The exchange with a Norwegian hotel is the next chance for workers to develop, get to know the world and practice languages. Every year two people from Cambodia swap with two people from Norway. This year one of them is a cook.
Richard, cook: Our hotel in Norway has an exchange program with Cambodia. It’s a great opportunity to travel and work. It’s very exciting to learn about Cambodian food and flavours. I’m also happy to work in Soria Moria, it’s a great hotel in which you can be sure that your money ends directly in the hands of the staff. It’s not the big chain with the one owner who has over hundreds of hotels and takes all the money. It’s a very nice hotel, more personal and with better treatment for guests than so many others.
Being a guest in Soria Moria it’s not only about nice service, but also the possibility to support the local community. Unfortunately, not so many tourists care about that. That’s why one of the biggest challenges for Soria Moria is to survive just as a hotel.
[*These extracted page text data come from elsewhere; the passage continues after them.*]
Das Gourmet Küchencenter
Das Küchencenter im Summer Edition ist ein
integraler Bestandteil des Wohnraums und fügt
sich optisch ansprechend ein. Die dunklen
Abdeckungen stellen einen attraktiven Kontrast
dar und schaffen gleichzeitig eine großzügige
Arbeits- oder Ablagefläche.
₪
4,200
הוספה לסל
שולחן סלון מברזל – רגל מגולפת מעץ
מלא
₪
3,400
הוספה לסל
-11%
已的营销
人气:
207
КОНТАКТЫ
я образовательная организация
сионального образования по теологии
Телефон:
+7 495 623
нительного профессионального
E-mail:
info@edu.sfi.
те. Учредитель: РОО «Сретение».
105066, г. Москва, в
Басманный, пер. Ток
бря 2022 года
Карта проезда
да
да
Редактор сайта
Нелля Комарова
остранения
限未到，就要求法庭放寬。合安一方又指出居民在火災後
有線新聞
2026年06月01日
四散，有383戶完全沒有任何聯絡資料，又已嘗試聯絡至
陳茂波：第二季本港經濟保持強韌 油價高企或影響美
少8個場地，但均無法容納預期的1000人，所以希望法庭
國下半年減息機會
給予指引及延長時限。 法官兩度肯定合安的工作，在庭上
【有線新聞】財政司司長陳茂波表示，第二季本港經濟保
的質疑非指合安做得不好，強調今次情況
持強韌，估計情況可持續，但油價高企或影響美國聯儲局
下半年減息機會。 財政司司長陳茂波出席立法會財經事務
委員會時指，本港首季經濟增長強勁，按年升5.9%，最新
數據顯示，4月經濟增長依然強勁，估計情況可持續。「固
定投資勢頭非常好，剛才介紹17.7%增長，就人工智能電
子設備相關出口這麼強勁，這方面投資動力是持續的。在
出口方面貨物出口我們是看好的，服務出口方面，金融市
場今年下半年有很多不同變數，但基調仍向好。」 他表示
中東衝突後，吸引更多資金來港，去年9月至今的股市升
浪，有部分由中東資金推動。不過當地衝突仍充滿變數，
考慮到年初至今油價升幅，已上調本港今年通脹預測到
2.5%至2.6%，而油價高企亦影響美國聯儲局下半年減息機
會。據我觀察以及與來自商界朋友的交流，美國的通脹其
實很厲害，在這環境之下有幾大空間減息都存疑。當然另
Samnieng: Our biggest challenge is competition. We are a social enterprise, but also a normal business. Competition and market are the same. Only for some travellers who want to support our project we are the first choice, most tourists don’t care. They just want to stay in a nice hotel. That’s why we have to be sure we constantly improve our service.
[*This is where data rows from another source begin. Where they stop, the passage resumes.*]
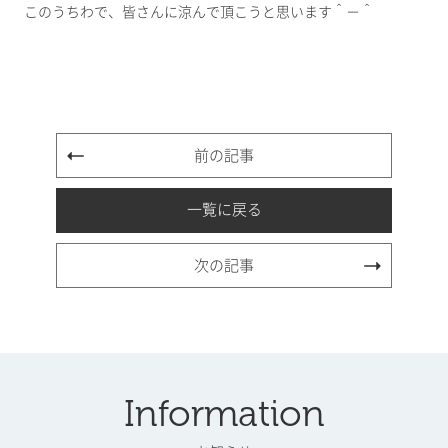
このうちわで、皆さんに涼んで頂こうと思います＾－＾
前の記事
一覧に戻る
次の記事
Information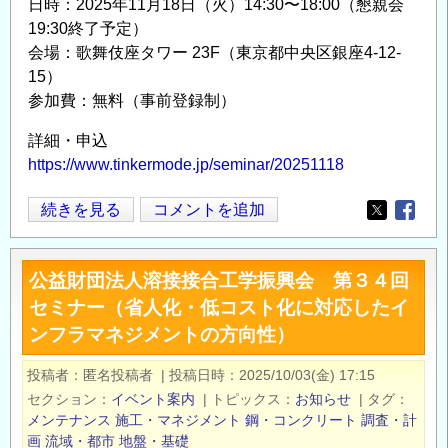
日時：2025年11月18日（火）14:30〜18:00（懇親会
究
19:30終了予定）
開
会場：歌舞伎座タワー 23F（東京都中央区銀座4-12-
始
15）
分）
参加費：無料（事前登録制）
の
詳細・申込
募
https://www.tinkermode.jp/seminar/20251118
集
に
11/18(火)
続きを見る
コメントを追加
Opens in
Opens
つ
【JR
い
が
て
公益財団法人溶接接合工学振興会 第３４回
解
の
セミナー（省人化・低コスト化に対応したイ
説】
ンフラマネジメントの方向性）
「土
木
投稿者
匿名投稿者
|
投稿日時
2025/10/03(金) 17:15
DX
セクション
イベント案内
|
トピックス
お知らせ
|
タグ
セ
メンテナンス
施工・マネジメント
鋼・コンクリート
調査・計
ミ
画
流域・都市
地盤・基礎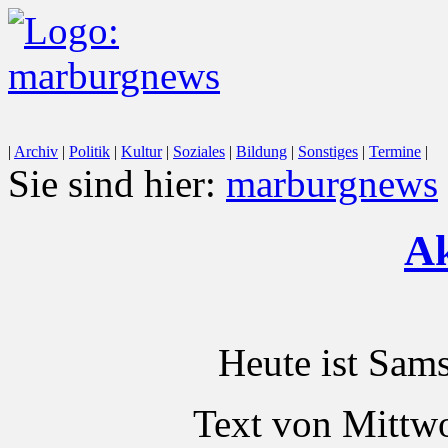
|
Archiv
|
Politik
|
Kultur
|
Soziales
|
Bildung
|
Sonstiges
|
Termine
|
Sie sind hier:
marburgnews
Ak
Heute ist Sam
Text von Mittwo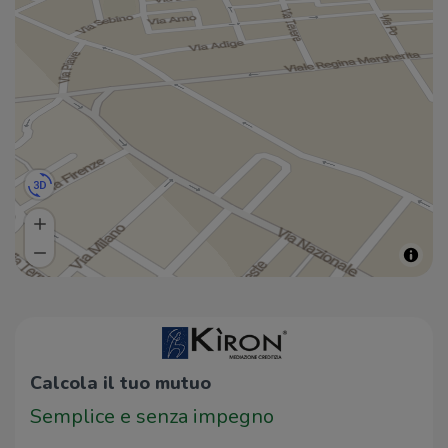
Calcola il tuo mutuo
Semplice e senza impegno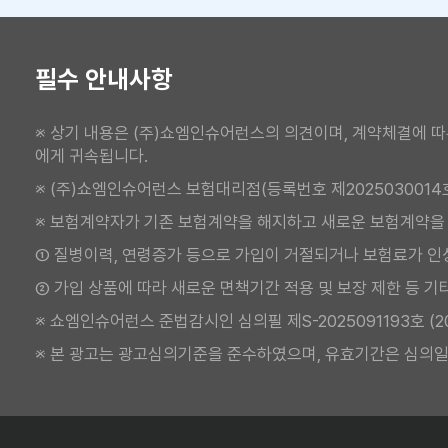
필수 안내사항
※ 상기 내용은 (주)쇼엠인슈어런스의 의견이며, 계약체결에 따
에게 귀속됩니다.
※ (주)쇼엠인슈어런스 보험대리점(등록번호 제2025030014
※ 보험계약자가 기존 보험계약을 해지하고 새로운 보험계약을
① 질병이력, 연령증가 등으로 가입이 거절되거나 보험료가 인
② 가입 상품에 따라 새로운 면책기간 적용 및 보장 제한 등 기
※ 쇼엠인슈어런스 준법감시인 심의필 제S-2025091193호 (2025.
※ 본 광고는 광고심의기준을 준수하였으며, 유효기간은 심의일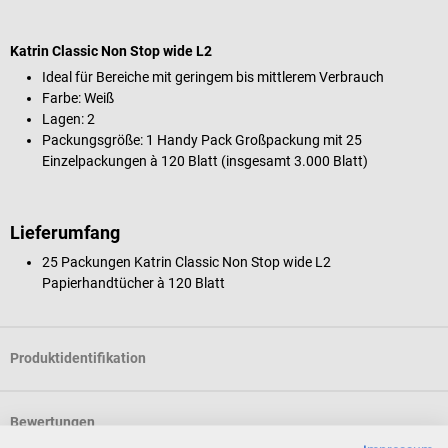
Katrin Classic Non Stop wide L2
Ideal für Bereiche mit geringem bis mittlerem Verbrauch
Farbe: Weiß
Lagen: 2
Packungsgröße: 1 Handy Pack Großpackung mit 25
Einzelpackungen à 120 Blatt (insgesamt 3.000 Blatt)
Lieferumfang
25 Packungen Katrin Classic Non Stop wide L2
Papierhandtücher à 120 Blatt
Produktidentifikation
Bewertungen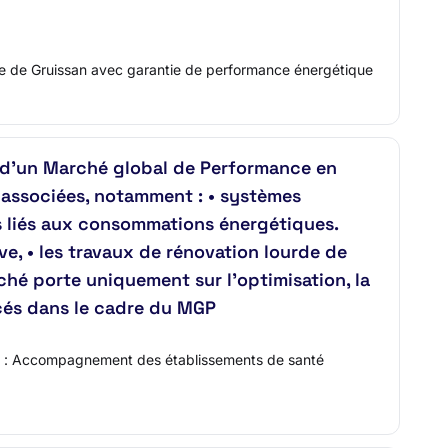
ue de Gruissan avec garantie de performance énergétique
d’un Marché global de Performance en
 associées, notamment : • systèmes
es liés aux consommations énergétiques.
e, • les travaux de rénovation lourde de
rché porte uniquement sur l’optimisation, la
acés dans le cadre du MGP
tulé : Accompagnement des établissements de santé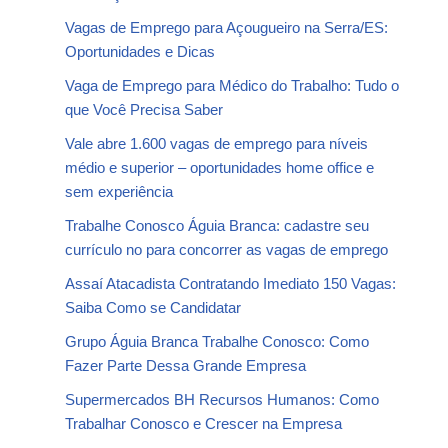
Vagas de Emprego para Açougueiro na Serra/ES:
Oportunidades e Dicas
Vaga de Emprego para Médico do Trabalho: Tudo o
que Você Precisa Saber
Vale abre 1.600 vagas de emprego para níveis
médio e superior – oportunidades home office e
sem experiência
Trabalhe Conosco Águia Branca: cadastre seu
currículo no para concorrer as vagas de emprego
Assaí Atacadista Contratando Imediato 150 Vagas:
Saiba Como se Candidatar
Grupo Águia Branca Trabalhe Conosco: Como
Fazer Parte Dessa Grande Empresa
Supermercados BH Recursos Humanos: Como
Trabalhar Conosco e Crescer na Empresa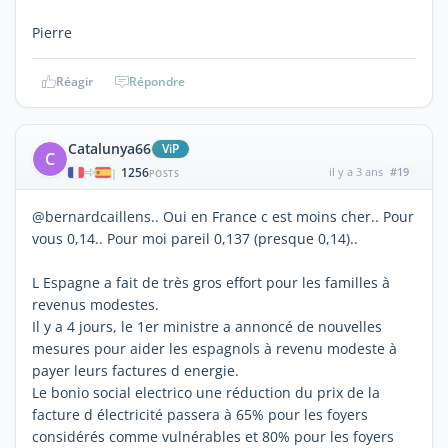
Pierre
Réagir
Répondre
Catalunya66
ViP
C
1256
il y a 3 ans
#19
|
POSTS
@bernardcaillens.. Oui en France c est moins cher.. Pour
vous 0,14.. Pour moi pareil 0,137 (presque 0,14)..
L Espagne a fait de très gros effort pour les familles à
revenus modestes.
Il y a 4 jours, le 1er ministre a annoncé de nouvelles
mesures pour aider les espagnols à revenu modeste à
payer leurs factures d energie.
Le bonio social electrico une réduction du prix de la
facture d électricité passera à 65% pour les foyers
considérés comme vulnérables et 80% pour les foyers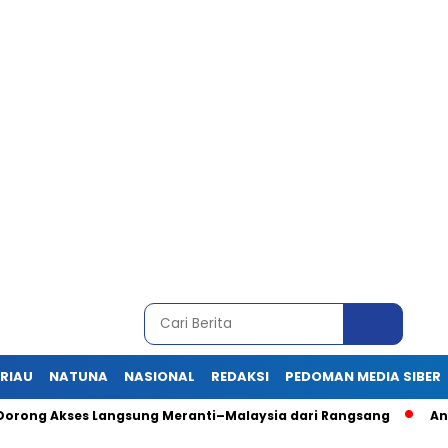
RIAU
NATUNA
NASIONAL
REDAKSI
PEDOMAN MEDIA SIBER
, Dorong Akses Langsung Meranti–Malaysia dari Rangsang
An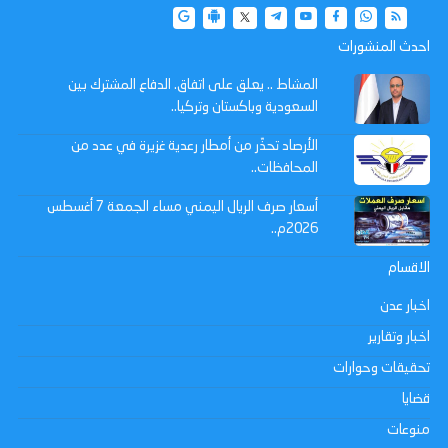
احدث المنشورات
المشاط .. يعلق على اتفاق. الدفاع المشترك بين
السعودية وباكستان وتركيا..
الأرصاد تحذّر من أمطار رعدية غزيرة في عدد من
المحافظات..
أسعار صرف الريال اليمني مساء الجمعة 7 أغسطس
2026م..
الاقسام
اخبار عدن
اخبار وتقارير
تحقيقات وحوارات
قضايا
منوعات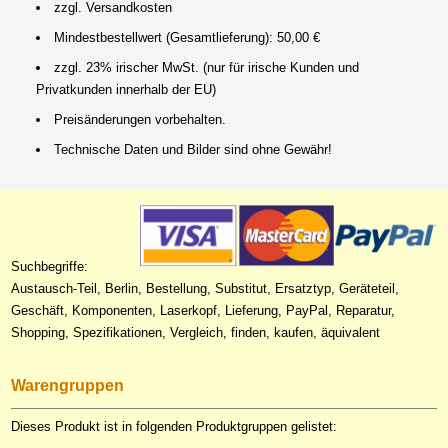
zzgl. Versandkosten
Mindestbestellwert (Gesamtlieferung): 50,00 €
zzgl. 23% irischer MwSt. (nur für irische Kunden und
Privatkunden innerhalb der EU)
Preisänderungen vorbehalten.
Technische Daten und Bilder sind ohne Gewähr!
Suchbegriffe:
Austausch-Teil, Berlin, Bestellung, Substitut, Ersatztyp, Geräteteil,
Geschäft, Komponenten, Laserkopf, Lieferung, PayPal, Reparatur,
Shopping, Spezifikationen, Vergleich, finden, kaufen, äquivalent
Warengruppen
Dieses Produkt ist in folgenden Produktgruppen gelistet: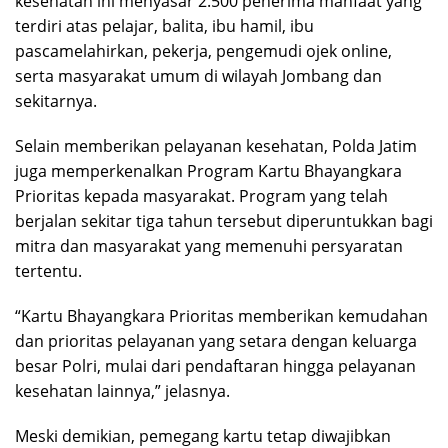
kesehatan ini menyasar 2.500 penerima manfaat yang
terdiri atas pelajar, balita, ibu hamil, ibu
pascamelahirkan, pekerja, pengemudi ojek online,
serta masyarakat umum di wilayah Jombang dan
sekitarnya.
Selain memberikan pelayanan kesehatan, Polda Jatim
juga memperkenalkan Program Kartu Bhayangkara
Prioritas kepada masyarakat. Program yang telah
berjalan sekitar tiga tahun tersebut diperuntukkan bagi
mitra dan masyarakat yang memenuhi persyaratan
tertentu.
“Kartu Bhayangkara Prioritas memberikan kemudahan
dan prioritas pelayanan yang setara dengan keluarga
besar Polri, mulai dari pendaftaran hingga pelayanan
kesehatan lainnya,” jelasnya.
Meski demikian, pemegang kartu tetap diwajibkan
Soria Moria is one of those social enterprises we would like to see everywhere. Although the main activity, running the hotel, is not directly connected with changing the world, in everything they do they show that you can make a difference running any kind of business. It’s enough to be fair: help your workers to grow, pay them fair salaries, offer the possibility to develop, support them with the problems they face. It’s particularly important in countries like Cambodia, where people are not prone to taking initiative. There is a lot of passiveness which is difficult to overcome. That’s why so many NGOs and social enterprises are created by foreigners. Most of them, fortunately, see the need of supporting and empowering the local community. Just to name a few: Smateria, a company which produces bags and other items using unconventional materials, partly from recycling, employs many Cambodians, often from disadvantaged background, giving them the opportunity to earn money and answering their daily problems such as creating daily care room for children; New Leaf, a café with good coffee and much more, opens its space to different social initiatives and donates the income to local NGOs; SGFE produces ecological coal, safer for health and good the environment, employing the poorest Cambodians as well as mentally disabled people. Often those companies refrain from calling themselves a social enterprise, but what they do and how they do it meet completely the criteria. Nearly all are open to foreigners but using the local energy they are changing the reality around them. The discussion why most social initiatives were created by people from outside requires a long analysis of Cambodian history and current situation, as well as the character of its inhabitants. Although it’s difficult to change, or rather because of that, enterprises like Soria Moria, which offer leadership to locals, are especially important. Even if not everything works as it should from our western point of view.
It’s only our point of view.
Ken Oishi – founder of Soria Moria.
Samnieng Roeun – current manager of Soria Moria.